(Exercise passage):
= Beginning of Section =

NINTH AMENDMENT TO OFFICE LEASE
Exhibit 99.1
NINTH AMENDMENT TO OFFICE LEASE
THIS NINTH AMENDMENT TO OFFICE LEASE (this “Ninth Amendment”) is made as of the later
of the dates accompanying a signature by Landlord and Tenant below, by and between BERKELEY FIRST
CITY, LTD., a Delaware limited partnership (“Landlord”), and XXXXXX WORLDWIDE, INC., a
Delaware corporation (“Tenant”).
WITNESSETH:
WHEREAS, Landlord’s predecessor-in-interest, F/P/D Master Lease, Inc., a Texas corporation
(“Original Landlord”), and Tenant’s predecessor-in-interest, Service Asset Management
Company, a North Carolina corporation (“Original Tenant”), entered into that certain Office
Lease dated as of May 20, 1998 (the “Original Lease”), with respect to the lease of
approximately 31,478 square feet of Net Rentable Area (as defined in the Lease) on the 14th floor
known as Suite 1400 of that certain office building known as 1700 Pacific (the “Building”),
which Original Lease was amended by (i) that certain First Amendment to Office Lease dated as of
July 16, 1998, (ii) that certain Second Amendment to Office Lease dated as of February 17, 1999,
(iii) that certain Third Amendment to Office Lease dated as of September 20, 1999, (iv) that
certain Fourth Amendment to Office Lease dated as of November 30, 1999, (v) that certain Fifth
Amendment to Office Lease dated as of May 25, 2000, (vi) that certain Sixth Amendment to Office
Lease dated as of January 9, 2001, (vi) that certain Seventh Amendment to Office Lease dated as of
July 9, 2001, and (vi) that certain Eighth Amendment to Office Lease (the “Eighth
Amendment”) dated as of April 26, 2006, executed by Landlord and Tenant (the Original Lease, as
so amended, being hereinafter sometimes called the “Current Lease”), which currently
relates to approximately 81,608 square feet of Net Rentable Area (as that term is defined in the
Current Lease) on the 14th, 15th, 19th and 20th floors
of the Building (such approximately 81,608 square feet of Net Rentable Area being hereinafter
sometimes called the “Current Premises”); and
WHEREAS, Landlord and Tenant now desire to amend the Current Lease to expand the Current
Premises by adding prior to the “2008 Expansion Effective Date” (as defined in the Eighth
Amendment) the space that is defined to in the Eighth Amendment as the “2008 Expansion Premises”
(such space being referred to in this Ninth Amendment as the “Added Premises”). The
Current Lease, as modified by this Ninth Amendment, is sometimes hereinafter referred to herein as
“this Lease”.
NOW, THEREFORE, for and in consideration of the mutual covenants contained in this Ninth
Amendment, and other good and valuable consideration, the receipt and sufficiency of which are
hereby acknowledged, Landlord and Tenant do hereby agree as follows:
1. Expansion of Current Premises.

= End of Section =

(Your tasks):
(1) For the office lease amendment, answer yes or no to each statement and quote the words from it that decide: (a) The Original Lease is dated May 20, 1998. (b) Tenant is a North Carolina corporation. (c) The Current Premises are on the 14th, 15th, 19th and 21st floors.
(2) Write the next part of the office lease amendment, picking up right after the heading "1. Expansion of Current Premises."
The listing that comes next has nothing to do with the office lease amendment.

(Data extract):
= Beginning of Section =

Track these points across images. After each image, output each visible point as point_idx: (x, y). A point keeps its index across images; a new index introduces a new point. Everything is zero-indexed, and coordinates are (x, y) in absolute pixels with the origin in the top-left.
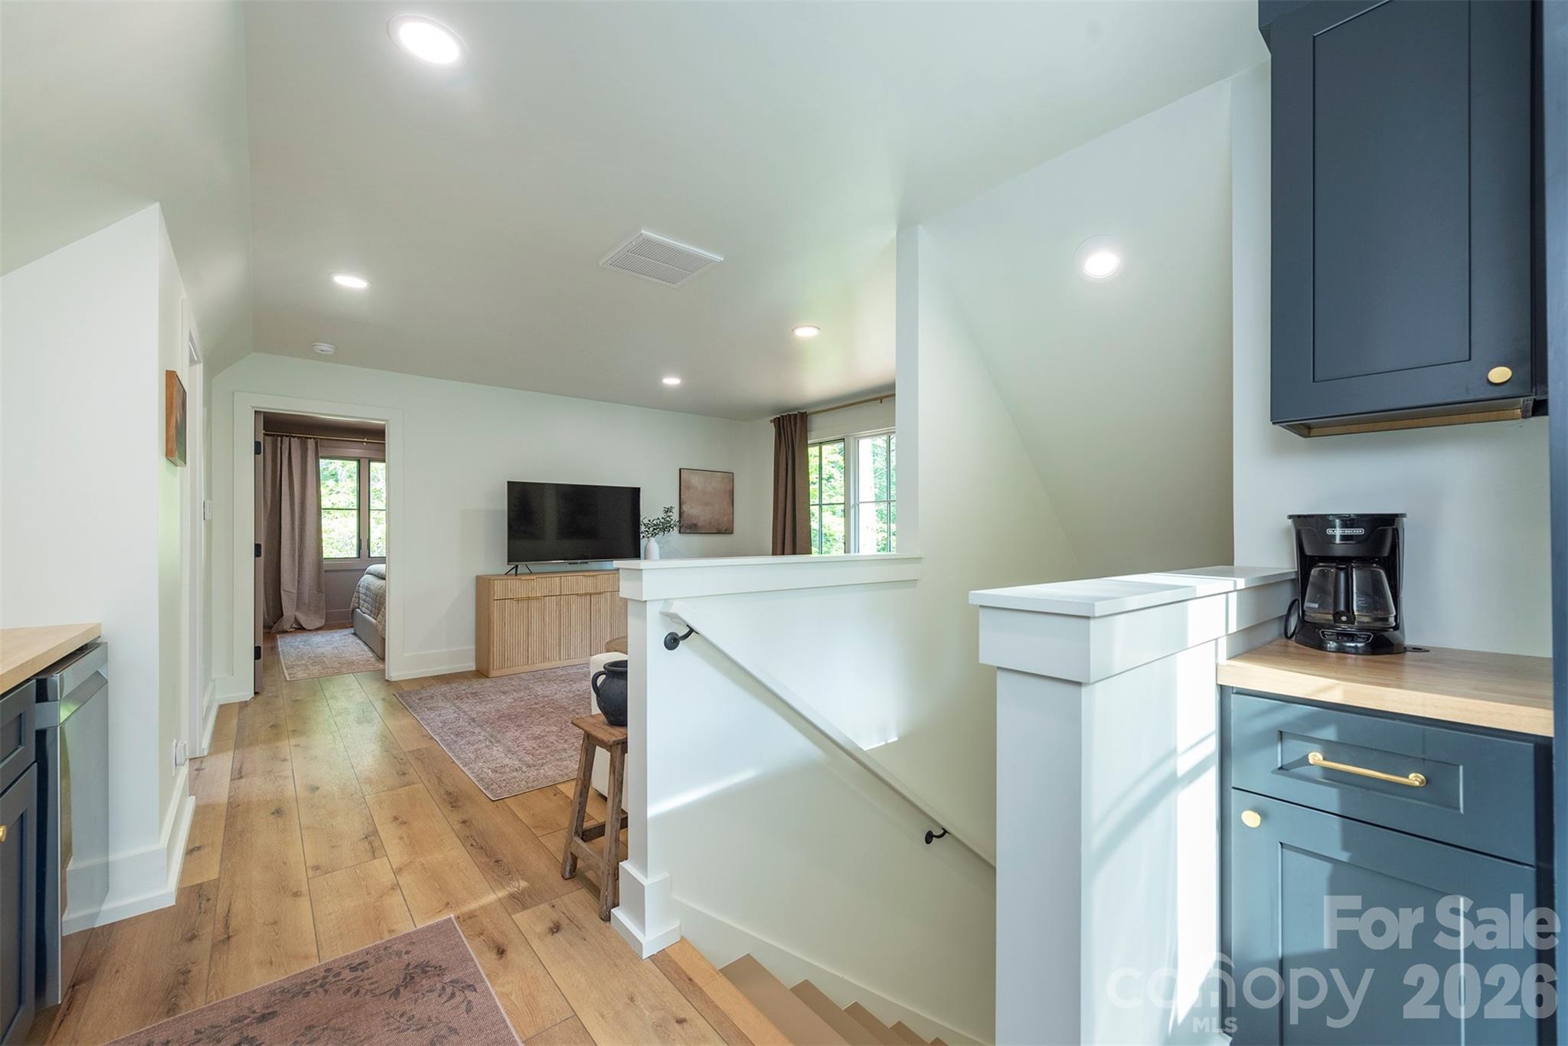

= End of Section =

(Answers given):
(1)
(a) Yes: "Office Lease dated as of May 20, 1998"
(b) No: "XXXXXX WORLDWIDE, INC., a Delaware corporation (“Tenant”)"
(c) No: "on the 14th, 15th, 19th and 20th floors"

(2)
(a) Pursuant to the Eighth Amendment, the Current Premises now includes the “2006 Expansion
Effective Date” which was defined in the Eighth Amendment. The parties now hereby agree that
effective as of January 1, 2007 (the “Added Premises Expansion Date”), the Leased Premises
shall be expanded to include the approximately 13,084 Rentable Square Feet on the 19th
floor of the Building, which was shown on Exhibit “B” attached to the Eighth Amendment
(such approximately 13,084 Rentable Square Feet being called the “2008 Expansion Premises”
in the Eighth Amendment but being called herein the “Added Premises”); and as of the Added
Premises Expansion Effective Date, the Added Premises shall be added to the definition of “Leased
Premises” as that term is used in this Lease. Accordingly, as of the Added Premises Effective
Date, the Leased Premises for Tenant shall consist of approximately 94,692 Rentable Square Feet on
the 14th, 15th, 19th and 20th floors of the Building.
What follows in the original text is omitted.